In tale contesto la Banca d'Italia informa «l'esponente» dell'esistenza dei sistemi di risoluzione stragiudiziale previsti dall'articolo 128-bis del TUB.
In merito alla formulazione di tale ultima previsione, rileva l'opportunità di eliminare il termine «esponente» che può risultare ambiguo, facendo invece riferimento al soggetto che ha presentato l'esposto.
Segnala inoltre come l'articolo 80 della direttiva includa, tra i soggetti abilitati a presentare esposti, le associazioni dei consumatori, mentre l'articolo 39 dello schema di decreto fa riferimento, in termini più circoscritti, alle associazioni che rappresentano gli utilizzatori dei servizi di pagamento.
L'articolo 40, che riprende gli articoli 83 e 23 della Direttiva, consente, al comma 1, agli utilizzatori di avvalersi di sistemi, o procedure di risoluzione stragiudiziale delle controversie concernenti i servizi di pagamento, che si affiancano ai tradizionali strumenti di tutela giurisdizionale. A tal fine il comma 2 prevede che i prestatori di servizi di pagamento aderiscono ai sistemi stragiudiziali costituiti da norme di legge o da atti di autoregolamentazione delle associazioni di categoria, mentre le banche, gli istituti di moneta elettronica e gli istituti di pagamento aderiscono ai sistemi stragiudiziali previsti dall'articolo 128-bis del TUB.
Ai sensi del comma 3 i sistemi di risoluzione stragiudiziale prevedono forme di collaborazione con quelli istituiti in altri Stati membri dell'Unione europea, ai fini della risoluzione delle controversie transfrontaliere.
Il Titolo VII reca, all'articolo 41, la clausola di invarianza finanziaria, stabilendo che l'attuazione del decreto legislativo non comporta nuovi o maggiori oneri a carico della finanza pubblica e che le amministrazioni pubbliche interessate adempiono ai compiti stabiliti dal decreto stesso con le risorse umane, strumentali e finanziarie previste dalla legislazione vigente.
L'articolo 42 dispone l'entrata in vigore delle norme contenute nello schema di decreto dal giorno stesso della loro pubblicazione in Gazzetta Ufficiale.
Si riserva quindi di formulare una compiuta proposta di parere all'esito del dibattito.

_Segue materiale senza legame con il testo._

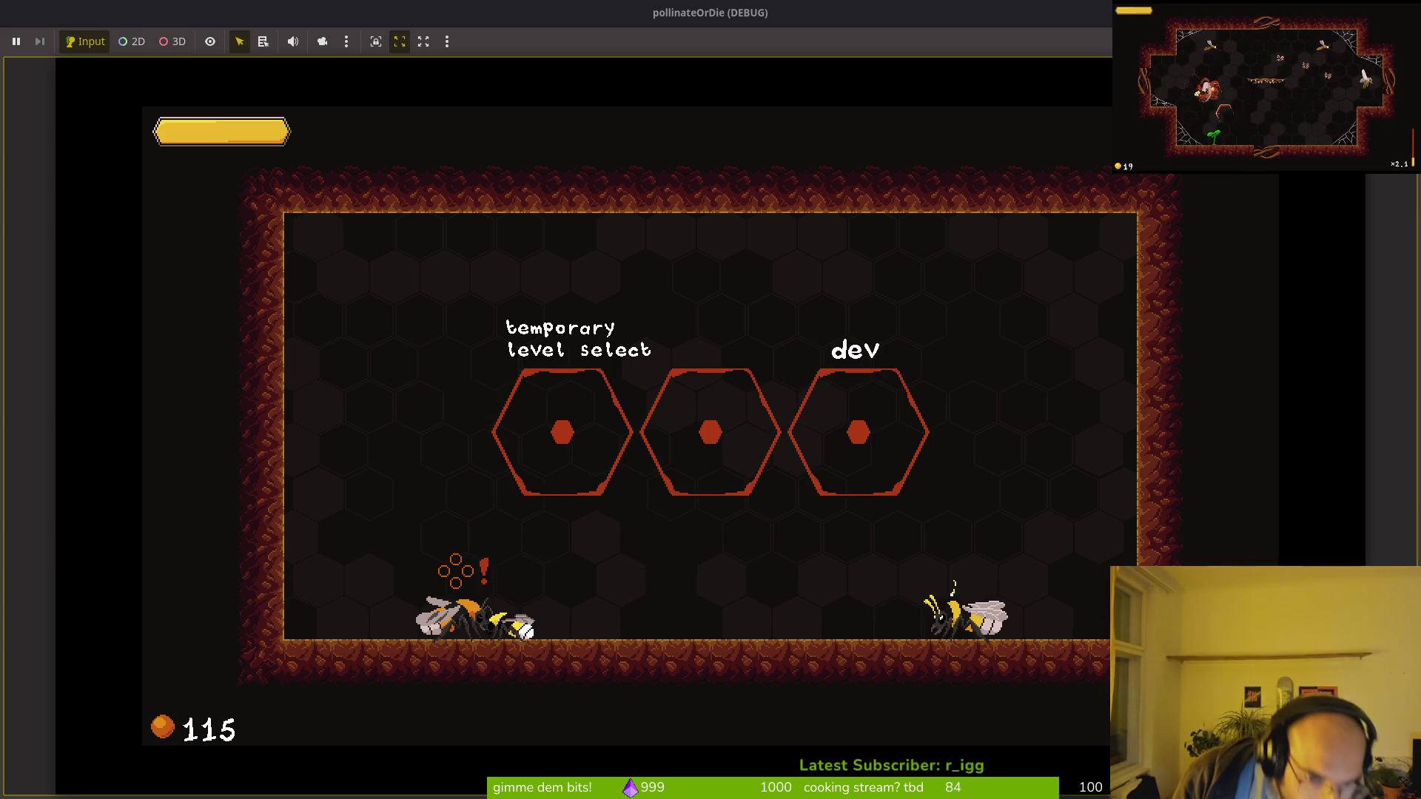
pyautogui.press('Right')
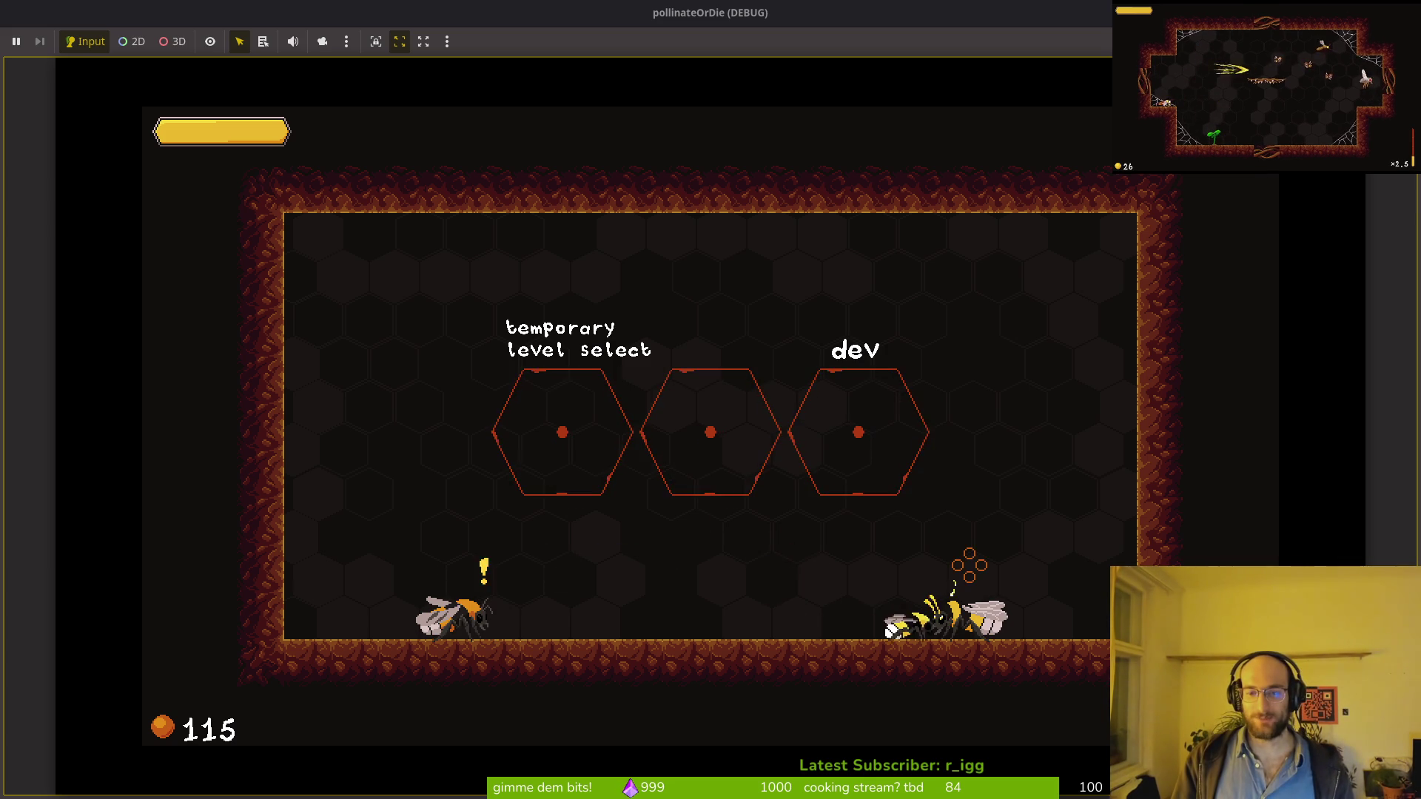
pyautogui.press('e')
pyautogui.press('Right')
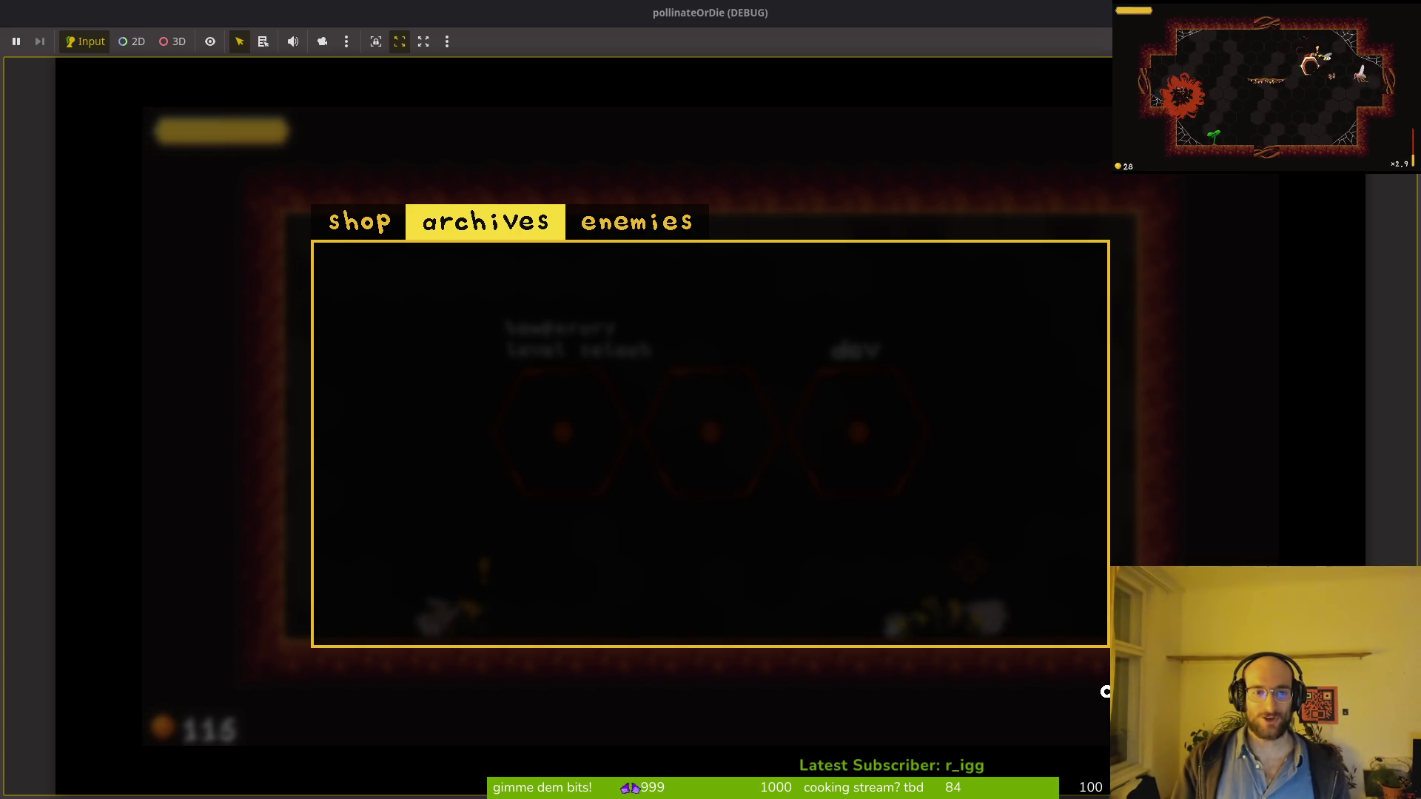
pyautogui.press('Right')
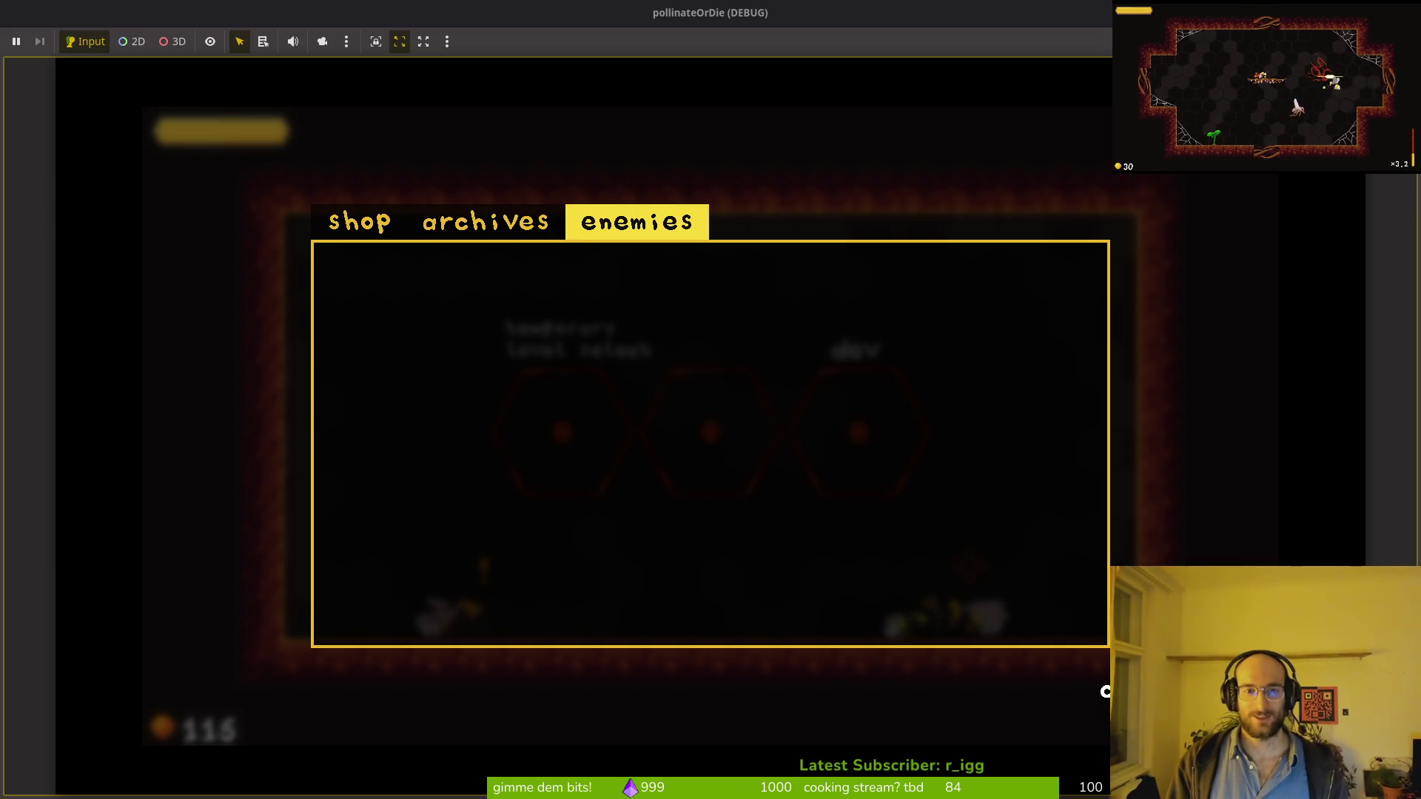
pyautogui.press('Left')
pyautogui.press('Right')
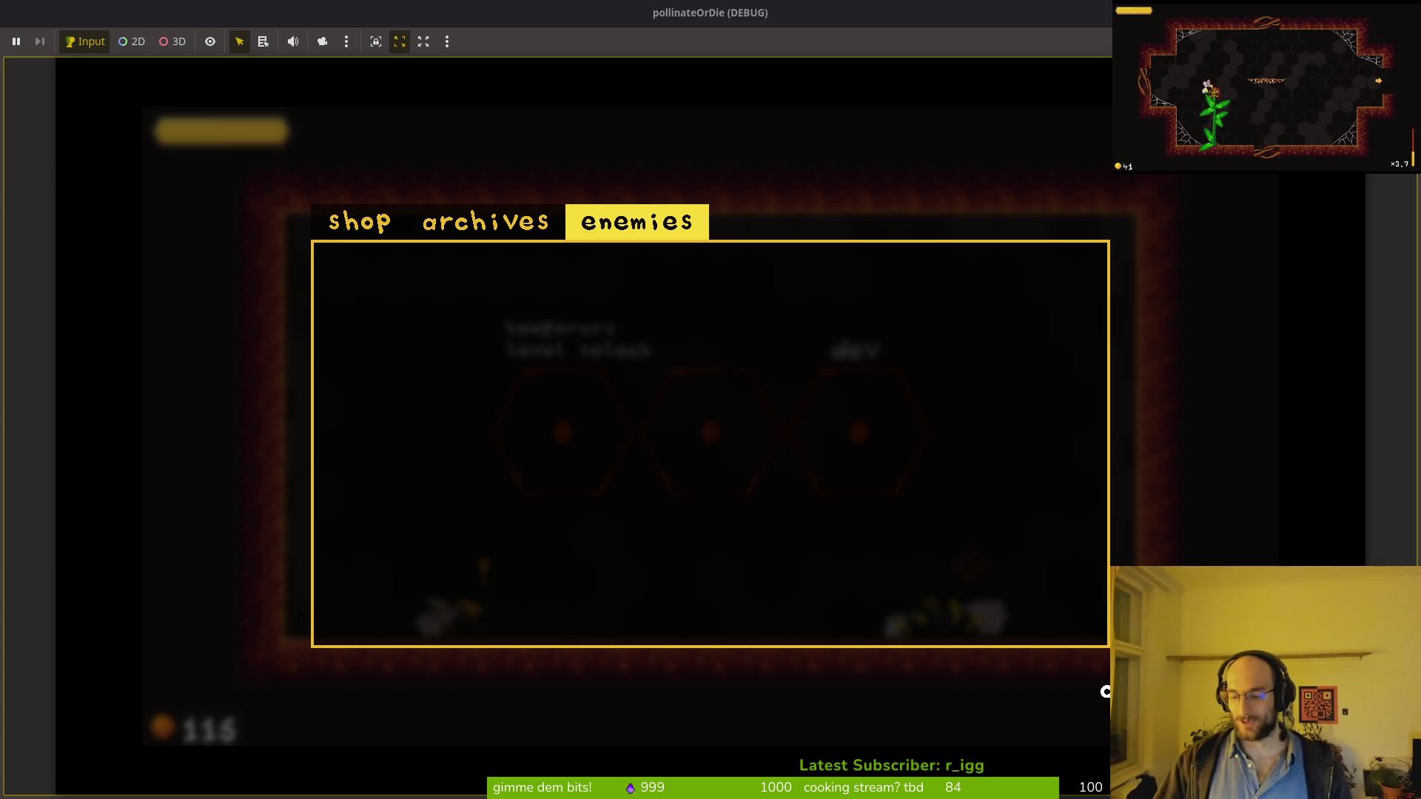
pyautogui.press('Escape')
pyautogui.press('alt+F4')
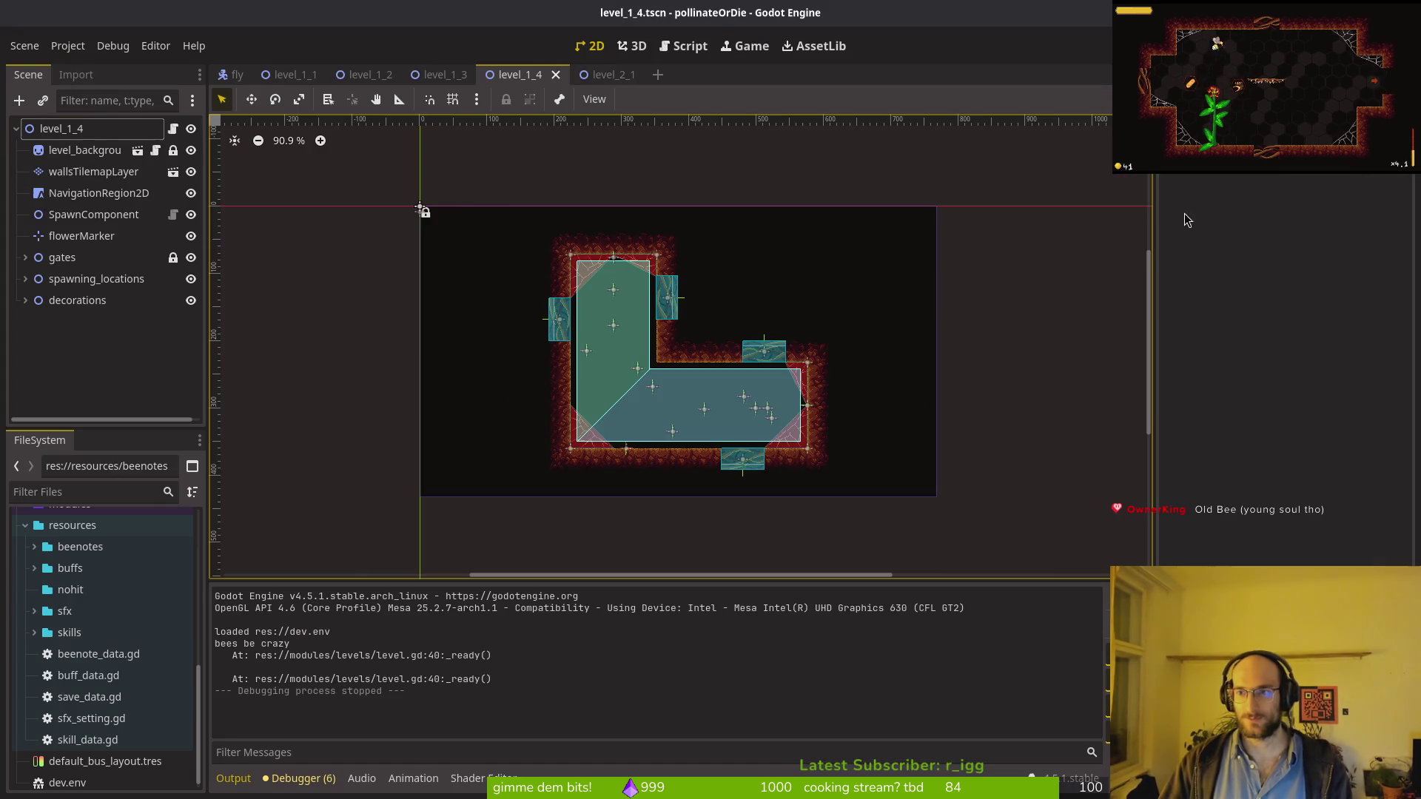
# Step: Open the archives_overlay scene and expand its hints node
pyautogui.press('ctrl+shift+o')
pyautogui.write('archives_over')
pyautogui.press('Return')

Gianfranco CONTE, presidente, ricorda che la Commissione dovrà esprimere il parere sul provvedimento entro il 7 dicembre prossimo.
Rileva quindi come molti degli aspetti affrontati dallo schema di decreto legislativo potranno essere approfonditi in occasione dell'audizione del Direttore generale del Tesoro, professor Vittorio Grilli, che avrà luogo nella seduta di giovedì 26 novembre prossimo, nell'ambito dell'indagine conoscitiva sul credito al consumo.

Nessuno chiedendo di intervenire, rinvia il seguito dell'esame ad una seduta da convocare nella giornata di martedì 24 novembre prossimo.

La seduta termina alle 13.55.

UFFICIO DI PRESIDENZA INTEGRATO DAI RAPPRESENTANTI DEI GRUPPI

Giovedì 19 novembre 2009.

L'ufficio di presidenza si è riunito dalle 13.55 alle 14.